Madame MARCHIONI, nous n'avons pas attendu le 20 novembre prochain, c'est-à-dire le 50e anniversaire de l'U.N.I.C.E.F. ainsi que la Journée nationale des droits de l'enfant, pour travailler sur ce dossier et travailler en liaison avec l'U.N.I.C.E.F.
Cela fait trois ans maintenant que nous avions déjà monté une opération avec l'U.N.I.C.E.F. qui s'est appelée "Les maires, défenseurs des enfants".
Cette opération avait été parrainée à l'époque par S?ur Emmanuelle. Nous n'avons pas attendu cette journée du 20 novembre pour nous occuper des 10.000 enfants parisiens que nous suivons, dont à peu près 1.600 pour raison de maltraitance.
Ces enfants, il faut savoir ce qu'ils coûtent à la collectivité en investissement. Chaque enfant de moins de 10 ans coûte, pour la collectivité 100.000 F. Un enfant de plus de 10 ans jusqu'à 18 ans, coûte pour la collectivité de 100 à 250.000 F, soit un budget de 1,6 milliard pour ces enfants.

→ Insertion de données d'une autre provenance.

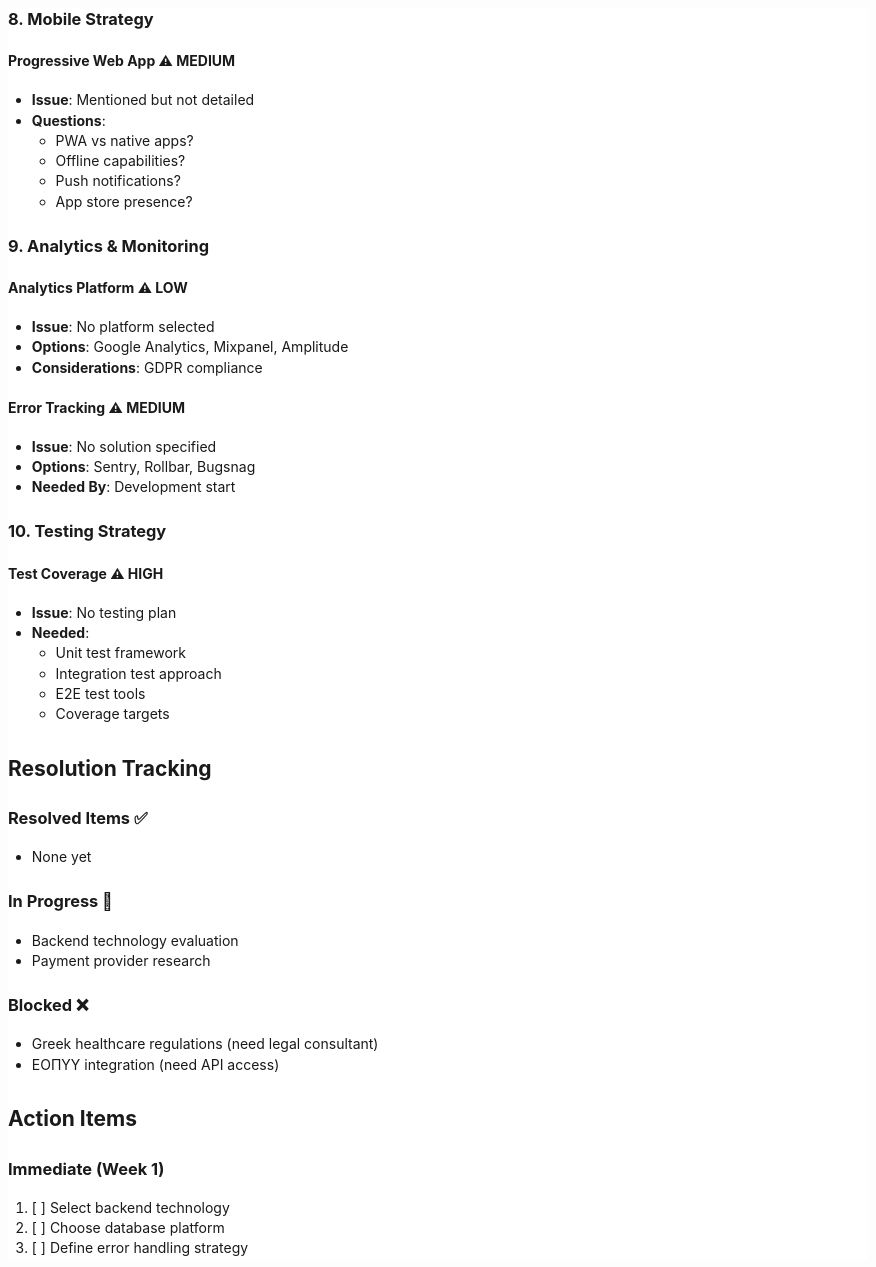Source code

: ### 8. Mobile Strategy

#### Progressive Web App ⚠️ MEDIUM
- **Issue**: Mentioned but not detailed
- **Questions**:
  - PWA vs native apps?
  - Offline capabilities?
  - Push notifications?
  - App store presence?

### 9. Analytics & Monitoring

#### Analytics Platform ⚠️ LOW
- **Issue**: No platform selected
- **Options**: Google Analytics, Mixpanel, Amplitude
- **Considerations**: GDPR compliance

#### Error Tracking ⚠️ MEDIUM
- **Issue**: No solution specified
- **Options**: Sentry, Rollbar, Bugsnag
- **Needed By**: Development start

### 10. Testing Strategy

#### Test Coverage ⚠️ HIGH
- **Issue**: No testing plan
- **Needed**:
  - Unit test framework
  - Integration test approach
  - E2E test tools
  - Coverage targets

## Resolution Tracking

### Resolved Items ✅
- None yet

### In Progress 🔄
- Backend technology evaluation
- Payment provider research

### Blocked ❌
- Greek healthcare regulations (need legal consultant)
- ΕΟΠΥΥ integration (need API access)

## Action Items

### Immediate (Week 1)
1. [ ] Select backend technology
2. [ ] Choose database platform
3. [ ] Define error handling strategy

A l'occasion du 20 novembre, nous ne ferons pas, Mairie de Paris, une journée médiatique sur les droits de l'enfant. Madame MARCHIONI, au titre de l'Aide sociale à l'enfance, avec les travailleurs sociaux, jour après jour, mois après mois, année après année, nous essayons de travailler pour les réintégrer dans le circuit normal afin qu'ils retrouvent soit un tissu de relations familiales plus stables, soit une insertion professionnelle.
En revanche, nous avons décidé le 5 décembre de coupler le 50e anniversaire de l'U.N.I.C.E.F. avec la conférence annuelle de la famille. Nous traiterons à cette occasion de l'enfant en milieu urbain.
Nous ferons venir à Paris, à cette occasion, les Maires de Moscou, de New-York, de Récife, de Bangkok, de Tunis, et de Dakar, en collaboration et en partenariat avec l'U.N.I.C.E.F. et avec les associations familiales parisiennes.
Voilà les quelques informations que je voulais donner à notre Conseil.
Je vous remercie.
(Applaudissements sur les bancs des groupes "Rassemblement pour Paris" et "Paris-Libertés").
M. Jean-François LEGARET, adjoint, président. - Merci, Madame HERMANGE.
Je mets aux voix, à main levée, le projet de délibération D. 1423.
Qui est pour ?
Contre ?
Abstentions ?
Le projet de délibération est adopté à la majorité, MM. DUMAIT, MESMIN et REVEAU s'étant abstenus. (1996, D. 1423).